By Amanda Joerndt
If Shirlene Hill could describe her son in one word, it’s “love.”
“He was love. He gave love. He was just a young man that loved God’s people. … No matter where he was, no one was a stranger,” she said. “He was one of the best brothers, friend, son. Wherever he went, he took love.”
Jamail Johnson was a Youngstown State University business management major when he was shot and killed at an off-campus fraternity party on Indiana Avenue while trying to protect his peers Feb. 6, 2011.
Eleven other victims were shot and wounded during the Omega Psi Phi fraternity party, with some listed in critical condition.
According to a Feb. 7, 2011, Jambar article, a fight broke out after a woman was pushed by a bystander and came back to the house 10 minutes later with a group of people, including some that were armed.
Hill said she was thankful to spend 25 years with her son, but “he did what God called him to do.”
“God lent him to me for 25 wonderful years, and I just praise him,” she said.
Exactly nine years later on Feb. 6, Johnson’s legacy will live on in Youngstown with a dedication of his name on a street sign, Jamail E. Johnson Drive.
Moe Jiles, a Youngstown native and a lifelong friend of Johnson, said he wanted to name the street after Johnson to honor his name and legacy.
“We went out and knocked on some doors to get some signatures to see if they would be willing to change the sign,” he said. “They weren’t actually able to change the street name completely, but they were able to give us a commemorative sign, which I think is still great.”
Jiles said he wanted to turn the negative situation into a positive remembrance.
“[Hill] hasn’t been back on that street since it happened, and now it gives her a reason to revisit that site not just because of the tragic stuff that happened there but to see her son up there and have something to be proud of,” he said.
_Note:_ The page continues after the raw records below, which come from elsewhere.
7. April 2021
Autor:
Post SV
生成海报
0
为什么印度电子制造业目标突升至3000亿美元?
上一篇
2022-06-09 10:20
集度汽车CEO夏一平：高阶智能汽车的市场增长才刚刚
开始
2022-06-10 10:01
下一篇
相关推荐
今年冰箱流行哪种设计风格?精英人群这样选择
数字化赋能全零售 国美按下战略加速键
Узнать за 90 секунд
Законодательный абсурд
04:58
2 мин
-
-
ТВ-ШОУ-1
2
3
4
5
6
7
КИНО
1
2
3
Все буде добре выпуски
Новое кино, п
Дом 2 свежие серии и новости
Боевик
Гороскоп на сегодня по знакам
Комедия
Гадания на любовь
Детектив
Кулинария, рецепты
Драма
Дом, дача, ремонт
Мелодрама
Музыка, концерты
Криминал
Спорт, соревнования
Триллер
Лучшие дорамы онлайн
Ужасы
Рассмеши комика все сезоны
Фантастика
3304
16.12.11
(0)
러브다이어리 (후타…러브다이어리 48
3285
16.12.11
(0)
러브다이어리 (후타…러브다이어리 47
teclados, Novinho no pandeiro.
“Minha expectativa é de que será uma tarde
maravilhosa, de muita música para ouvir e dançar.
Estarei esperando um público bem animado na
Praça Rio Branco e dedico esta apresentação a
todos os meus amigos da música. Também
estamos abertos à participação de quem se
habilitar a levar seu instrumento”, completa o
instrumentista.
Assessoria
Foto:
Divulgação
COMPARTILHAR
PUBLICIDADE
Hill said she still receives positive comments about her son’s character.
“The whole community, people still to this day come up to me and just tell me what kind of man he was,” she said. “All of this is just overwhelming with the love and support.”
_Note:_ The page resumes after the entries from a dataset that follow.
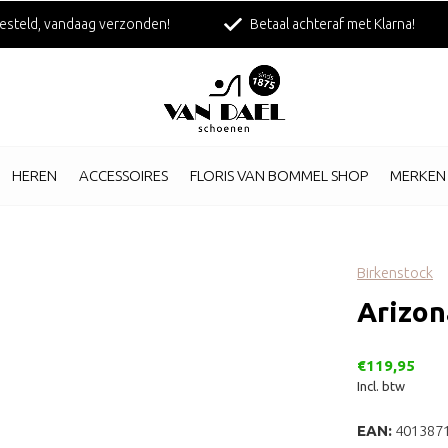
esteld, vandaag verzonden!
Betaal achteraf met Klarna!
HEREN
ACCESSOIRES
FLORIS VAN BOMMEL SHOP
MERKEN
Birkenstock
Arizon
€119,95
Incl. btw
EAN:
401387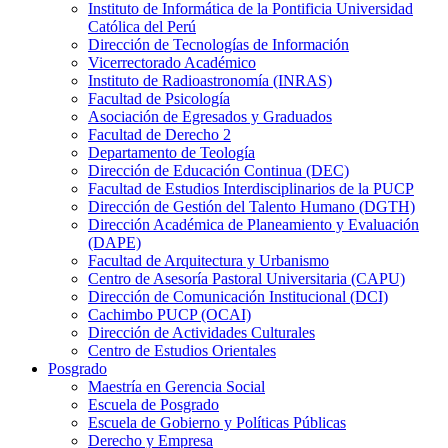
Instituto de Informática de la Pontificia Universidad
Católica del Perú
Dirección de Tecnologías de Información
Vicerrectorado Académico
Instituto de Radioastronomía (INRAS)
Facultad de Psicología
Asociación de Egresados y Graduados
Facultad de Derecho 2
Departamento de Teología
Dirección de Educación Continua (DEC)
Facultad de Estudios Interdisciplinarios de la PUCP
Dirección de Gestión del Talento Humano (DGTH)
Dirección Académica de Planeamiento y Evaluación
(DAPE)
Facultad de Arquitectura y Urbanismo
Centro de Asesoría Pastoral Universitaria (CAPU)
Dirección de Comunicación Institucional (DCI)
Cachimbo PUCP (OCAI)
Dirección de Actividades Culturales
Centro de Estudios Orientales
Posgrado
Maestría en Gerencia Social
Escuela de Posgrado
Escuela de Gobierno y Políticas Públicas
Derecho y Empresa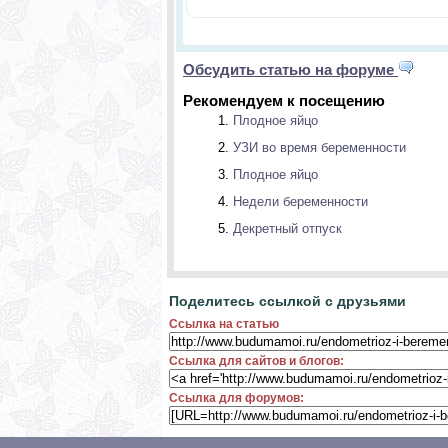
Обсудить статью на форуме
Рекомендуем к посещению
Плодное яйцо
УЗИ во время беременности
Плодное яйцо
Недели беременности
Декретный отпуск
Поделитесь ссылкой с друзьями
Ссылка на статью
Ссылка для сайтов и блогов:
Ссылка для форумов: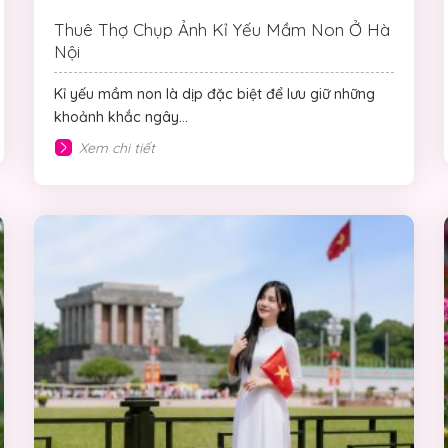
Thuê Thợ Chụp Ảnh Kỉ Yếu Mầm Non Ở Hà
Nội
Kỉ yếu mầm non là dịp đặc biệt để lưu giữ những
khoảnh khắc ngây...
Xem chi tiết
Youngstown 1st Ward Councilman Julius Oliver said when Jiles contacted him about changing the street name, he immediately wanted to make it happen.
“Something to separate him from other shooting victims because he’s not the same from other people that got shot. … This guy got killed trying to save lives, and [Jiles] didn’t want that to be forgotten,” Oliver said.
“It’s a phenomenal thing for friends to remember friends,” he said. “Just think if the city of Youngstown would start loving each other again. … We wouldn’t have any problems. We can love each other … while we’re alive.”
Additionally, a Youngstown ordinance declared Feb. 6 as Jamail E. Johnson Day for the city.
“For a young African American man that risked his life as a hero and to receive his own day in Youngstown, Ohio, is an awesome thing,” Oliver said. “I’ve never seen anything like that before.”
Hill plans to make Jamail E. Johnson Day all about giving back to the street and creating a continuous cycle of beautification in the community.
“I want to be able to go back into the community and beautify and give back,” she said. “One other thing that I want to do is have a block party for children on that street. … What we instill in our children today, that’s what tomorrow is going to be about.”
Hill said she will continue to keep praising God.
“I forgive them. … He’s better than we are,” she said.
Oliver said he remembers the tragic day vividly.
“That day, particularly, I actually was going to go to that party, but I didn’t,” he said. “I remember seeing photos with blood in the snow, people crying, and it was just eye-opening to see that something could just happen at any moment.”
Former YSU President Cynthia Anderson spoke to the media the day of the shooting and expressed her condolences to Johnson’s family.
“I want to express my deepest sympathies to the family of the student that died in this tragic act of violence and to ask everyone throughout our Mahoning Valley community and beyond to keep them, their parents and all the other students involved in their thoughts and prayers,” she said in a Jambar article.